I cooked 300g of Farfalle, a pasta shape that is not the traditional one which is a long cut, either Spaghetti or Bucatini.

While the pasta was cooking I combined the bacon, parmiggiano, parsley and bacon fat from the cast iron skillet, along with a generous amount of fresh cracked black pepper in a large pasta-bowl.

When pasta was done (I used my teeth to test the pasta to see when it is just right … I certainly don’t throw it against the refrigerator), I quickly strained and added the pasta to the bowl and immediately poured the duck egg over it and began to stir.
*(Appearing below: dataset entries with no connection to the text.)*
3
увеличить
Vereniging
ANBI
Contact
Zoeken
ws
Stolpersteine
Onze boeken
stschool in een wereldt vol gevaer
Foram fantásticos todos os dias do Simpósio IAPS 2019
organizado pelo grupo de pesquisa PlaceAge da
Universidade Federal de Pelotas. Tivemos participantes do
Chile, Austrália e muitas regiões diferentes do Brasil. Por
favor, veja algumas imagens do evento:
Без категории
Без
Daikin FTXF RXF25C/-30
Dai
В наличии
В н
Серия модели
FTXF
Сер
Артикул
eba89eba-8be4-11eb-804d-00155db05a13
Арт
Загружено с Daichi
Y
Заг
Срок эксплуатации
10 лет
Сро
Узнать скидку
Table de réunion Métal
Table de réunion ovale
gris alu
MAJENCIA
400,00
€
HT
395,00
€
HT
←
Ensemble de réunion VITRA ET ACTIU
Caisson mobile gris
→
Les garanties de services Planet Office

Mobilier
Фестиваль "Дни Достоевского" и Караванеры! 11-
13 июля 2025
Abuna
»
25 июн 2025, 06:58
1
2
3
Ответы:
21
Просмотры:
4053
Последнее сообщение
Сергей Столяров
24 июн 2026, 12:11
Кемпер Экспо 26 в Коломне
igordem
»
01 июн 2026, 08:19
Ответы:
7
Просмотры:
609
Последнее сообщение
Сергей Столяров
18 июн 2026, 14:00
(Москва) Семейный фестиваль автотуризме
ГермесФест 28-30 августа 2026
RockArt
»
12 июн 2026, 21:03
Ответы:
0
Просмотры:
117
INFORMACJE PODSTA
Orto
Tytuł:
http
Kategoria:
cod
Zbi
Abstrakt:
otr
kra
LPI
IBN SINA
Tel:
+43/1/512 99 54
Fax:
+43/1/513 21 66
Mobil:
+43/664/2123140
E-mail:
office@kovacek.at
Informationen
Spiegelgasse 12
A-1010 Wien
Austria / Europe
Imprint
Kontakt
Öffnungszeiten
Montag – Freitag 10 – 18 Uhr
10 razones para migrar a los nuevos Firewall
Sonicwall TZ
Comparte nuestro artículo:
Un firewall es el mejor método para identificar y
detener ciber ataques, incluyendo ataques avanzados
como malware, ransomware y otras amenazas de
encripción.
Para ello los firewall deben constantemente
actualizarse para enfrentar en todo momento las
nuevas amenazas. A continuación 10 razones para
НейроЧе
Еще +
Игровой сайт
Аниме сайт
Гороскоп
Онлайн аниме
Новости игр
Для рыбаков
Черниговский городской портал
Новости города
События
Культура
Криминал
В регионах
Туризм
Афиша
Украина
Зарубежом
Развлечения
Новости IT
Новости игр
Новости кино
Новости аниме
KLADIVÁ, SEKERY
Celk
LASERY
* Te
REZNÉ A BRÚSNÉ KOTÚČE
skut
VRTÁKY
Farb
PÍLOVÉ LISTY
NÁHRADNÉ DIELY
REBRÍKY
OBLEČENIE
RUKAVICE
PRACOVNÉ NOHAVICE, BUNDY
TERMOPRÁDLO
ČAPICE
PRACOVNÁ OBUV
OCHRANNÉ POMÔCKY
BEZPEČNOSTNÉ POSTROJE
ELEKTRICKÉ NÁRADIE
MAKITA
I can hear shrieks coming from all corners … serious chefs, people scared of raw egg, and traditionalists … but this what I did and I was happy with my dish.

For those of you who want to follow an authentic recipe I would highly recommend the following one by the Queen of Italian cooking, Marcella Hazan.

Spaghetti Carbonara
Essentials of Italian Cooking 
by Marcella Hazan, 1993, Alfred Knopf 

For 6 servings

  • 1/2 pound pancetta, cut as a single1/2-inch-thick slice, OR its equivalent in good slab bacon
  • 4 garlic cloves
  • 3 tablespoons extra-virgin olive oil
  • 1/4 cup dry white wine
  • 2 large eggs
  • 1/4 cup freshly grated Romano cheese
  • 1/2 cup freshly grated Parmigiano-Reggiano cheese
  • Black pepper, ground fresh from the mill
  • 2 tablespoons chopped parsley
  • 1 1/4 pounds pasta
  1. Cut the pancetta or slab bacon into strips not quite 1/4 inch wide.
  2. Lightly mash the garlic with a knife handle, enough to split it and loosen the skin, which you will discard. Put the garlic and olive oil into a small sauté pan and turn on the heat to medium high. Sauté until the garlic becomes colored a deep gold, and remove and discard it.
  3. Put the strips of pancetta or bacon into the pan, and cook until they just begin to crisp at the edges. Add the wine, let it bubble away for 1 to 2 minutes, then turn off the heat.
  4. Break the 2 eggs into the serving bowl in which you’ll be subsequently tossing the pasta. Beat them lightly with a fork, then add the two grated cheeses, a liberal grinding of pepper, and the chopped parsley. Mix thoroughly.
  5. Add cooked drained spaghetti to the bowl, and toss rapidly, coating the strands well.
  6. Briefly reheat the pancetta or bacon over high heat, turn out the entire contents of the pan into the bowl, toss thoroughly again, and serve at once.

2 thoughts on “Shriek – does he know what he’s doing? No.

  1. Who’s Leona….haha!
    Lex, I too love pasta carbonara but after sonmany failed attempts I gave up preparing it. I’m going to give it another try! Thanks!

    • Pam,

      If when you’re making your braised chicken thighs, or pasta carbonara, and have a question, sunday morning I’ll be on the golf course, but don’t hesitate to call my cell phone. I’m sure Bob has the number. Don’t give up on Carbonara. It’s too compelling a dish. There’s nothing else really like it.